■ Prompt
Rewrite all of the material below, replacing "screen reader user" with "low-vision user" and leaving everything else unchanged. Omit the pictures from your version.

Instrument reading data
╭──
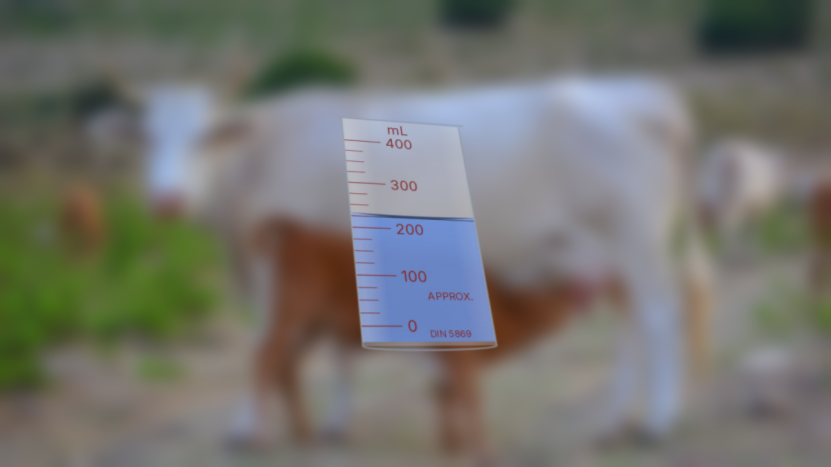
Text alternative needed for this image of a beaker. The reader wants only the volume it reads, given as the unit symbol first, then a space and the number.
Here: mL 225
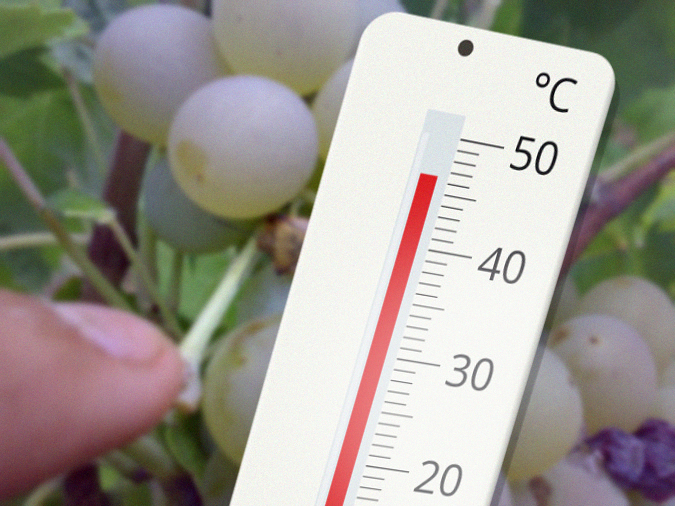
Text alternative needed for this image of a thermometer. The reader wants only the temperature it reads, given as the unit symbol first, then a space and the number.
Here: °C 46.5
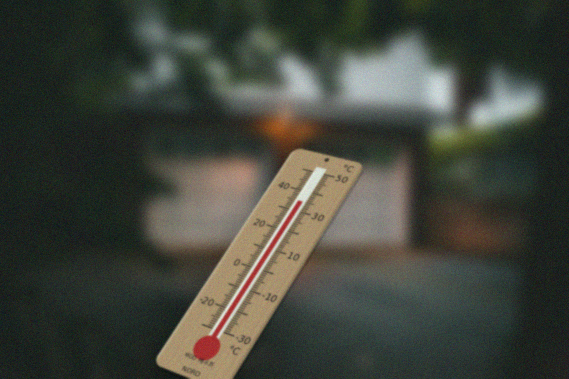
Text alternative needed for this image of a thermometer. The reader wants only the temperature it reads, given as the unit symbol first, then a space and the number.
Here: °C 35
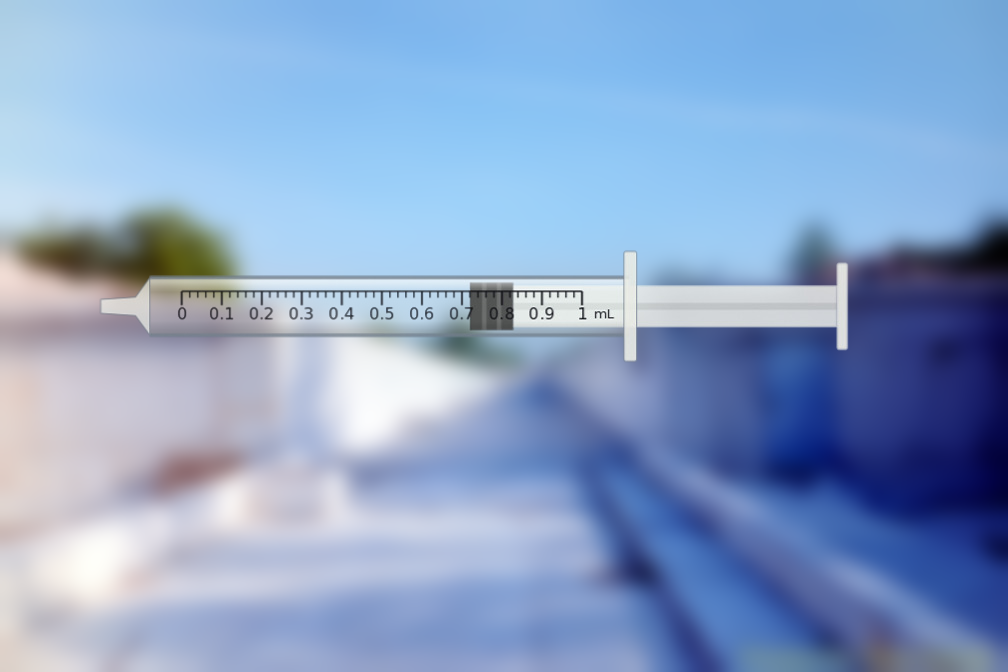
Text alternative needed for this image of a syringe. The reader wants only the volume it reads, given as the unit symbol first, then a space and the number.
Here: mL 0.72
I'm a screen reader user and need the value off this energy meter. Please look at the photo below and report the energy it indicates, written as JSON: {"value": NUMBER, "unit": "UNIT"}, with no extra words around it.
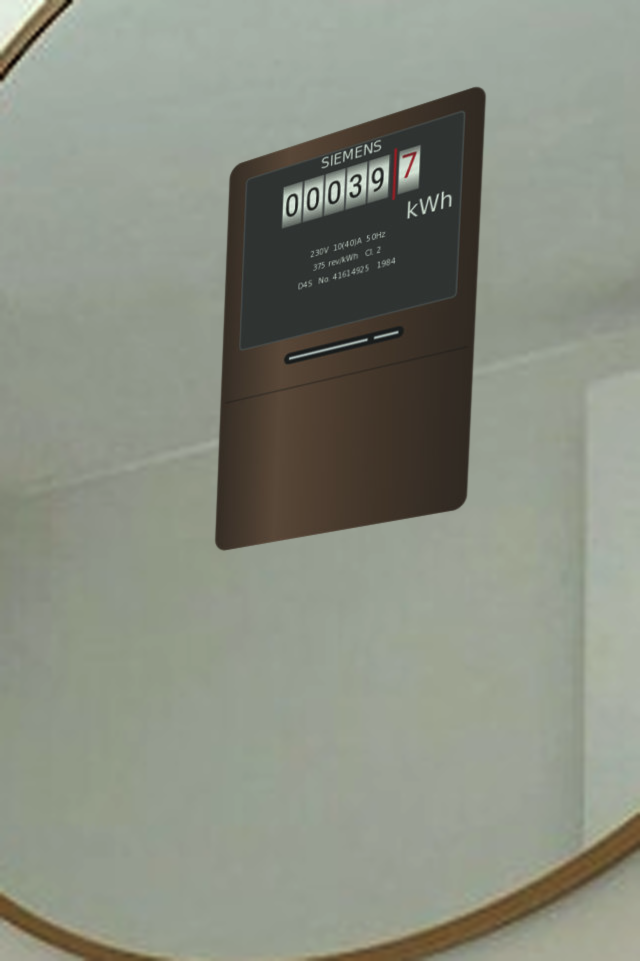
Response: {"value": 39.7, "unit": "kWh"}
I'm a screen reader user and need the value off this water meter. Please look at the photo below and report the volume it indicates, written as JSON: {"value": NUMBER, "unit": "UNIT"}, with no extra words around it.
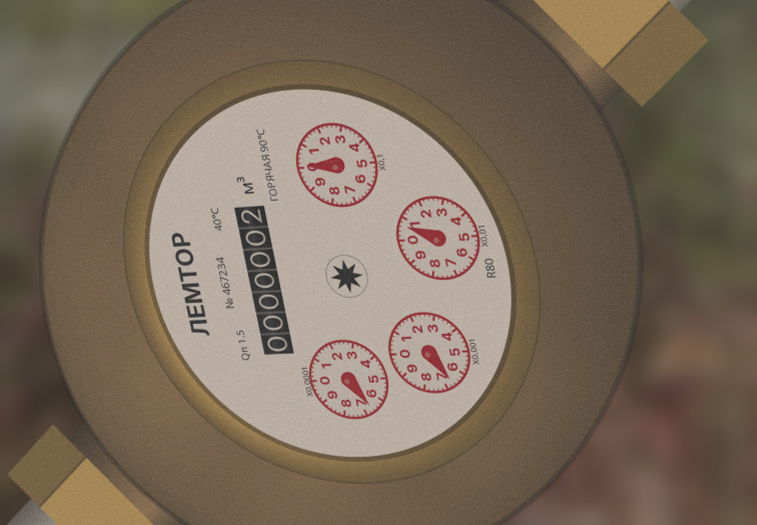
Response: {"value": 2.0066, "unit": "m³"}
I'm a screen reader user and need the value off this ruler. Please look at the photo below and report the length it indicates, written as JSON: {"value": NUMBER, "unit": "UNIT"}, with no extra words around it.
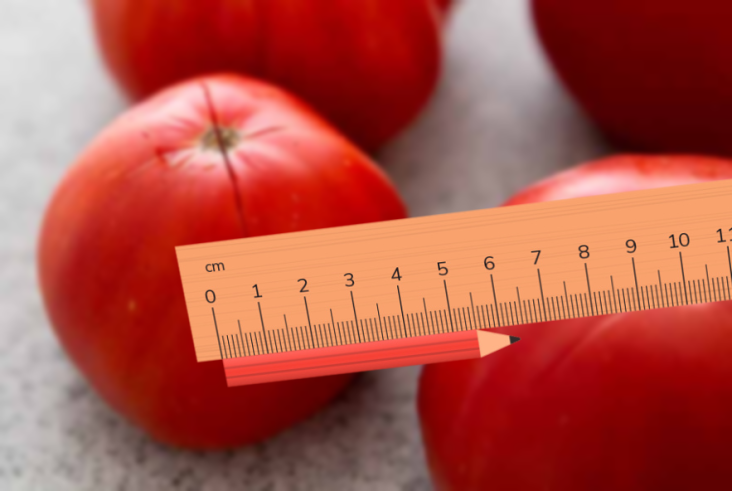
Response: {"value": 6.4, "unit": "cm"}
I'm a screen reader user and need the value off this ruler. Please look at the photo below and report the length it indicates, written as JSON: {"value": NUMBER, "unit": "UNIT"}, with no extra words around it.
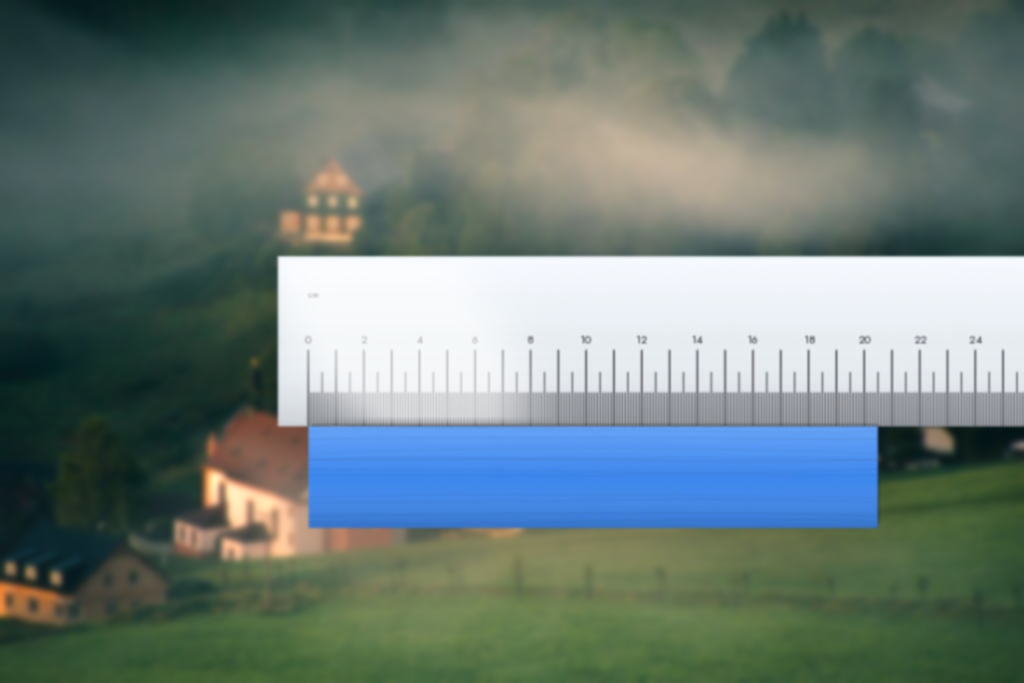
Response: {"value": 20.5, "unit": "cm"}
╰──
■ Answer for the task
Text alternative needed for this image of a beaker. The reader wants only the volume it reads, given as the unit symbol first, then a space and the number.
Here: mL 225
Text alternative needed for this image of a thermometer. The reader wants only the temperature it reads, given as the unit symbol first, then a space and the number.
Here: °C 46.5
Text alternative needed for this image of a thermometer. The reader wants only the temperature it reads, given as the unit symbol first, then a space and the number.
Here: °C 35
Text alternative needed for this image of a syringe. The reader wants only the volume it reads, given as the unit symbol first, then a space and the number.
Here: mL 0.72
I'm a low-vision user and need the value off this energy meter. Please look at the photo below and report the energy it indicates, written as JSON: {"value": NUMBER, "unit": "UNIT"}, with no extra words around it.
Response: {"value": 39.7, "unit": "kWh"}
I'm a low-vision user and need the value off this water meter. Please look at the photo below and report the volume it indicates, written as JSON: {"value": NUMBER, "unit": "UNIT"}, with no extra words around it.
Response: {"value": 2.0066, "unit": "m³"}
I'm a low-vision user and need the value off this ruler. Please look at the photo below and report the length it indicates, written as JSON: {"value": NUMBER, "unit": "UNIT"}, with no extra words around it.
Response: {"value": 6.4, "unit": "cm"}
I'm a low-vision user and need the value off this ruler. Please look at the photo below and report the length it indicates, written as JSON: {"value": NUMBER, "unit": "UNIT"}, with no extra words around it.
Response: {"value": 20.5, "unit": "cm"}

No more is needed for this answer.